**WHAT YOU WILL DO:** Find each line in the entries below that contains the word "МЯТА" and copy those lines in full.

**GIVEN RECORDS:**
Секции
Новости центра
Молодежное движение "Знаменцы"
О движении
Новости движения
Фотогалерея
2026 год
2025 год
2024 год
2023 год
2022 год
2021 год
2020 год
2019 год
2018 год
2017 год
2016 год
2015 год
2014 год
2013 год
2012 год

--

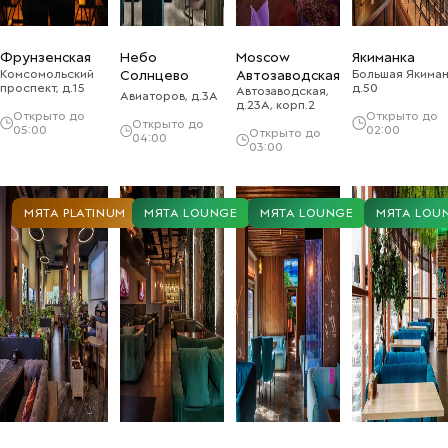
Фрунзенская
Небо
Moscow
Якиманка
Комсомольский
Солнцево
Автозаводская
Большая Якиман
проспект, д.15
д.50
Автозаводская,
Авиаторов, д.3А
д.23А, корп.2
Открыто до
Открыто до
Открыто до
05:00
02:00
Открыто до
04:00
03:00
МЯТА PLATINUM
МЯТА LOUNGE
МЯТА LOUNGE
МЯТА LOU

**EXERCISE SOLUTION:**
МЯТА PLATINUM
МЯТА LOUNGE
МЯТА LOUNGE
МЯТА LOU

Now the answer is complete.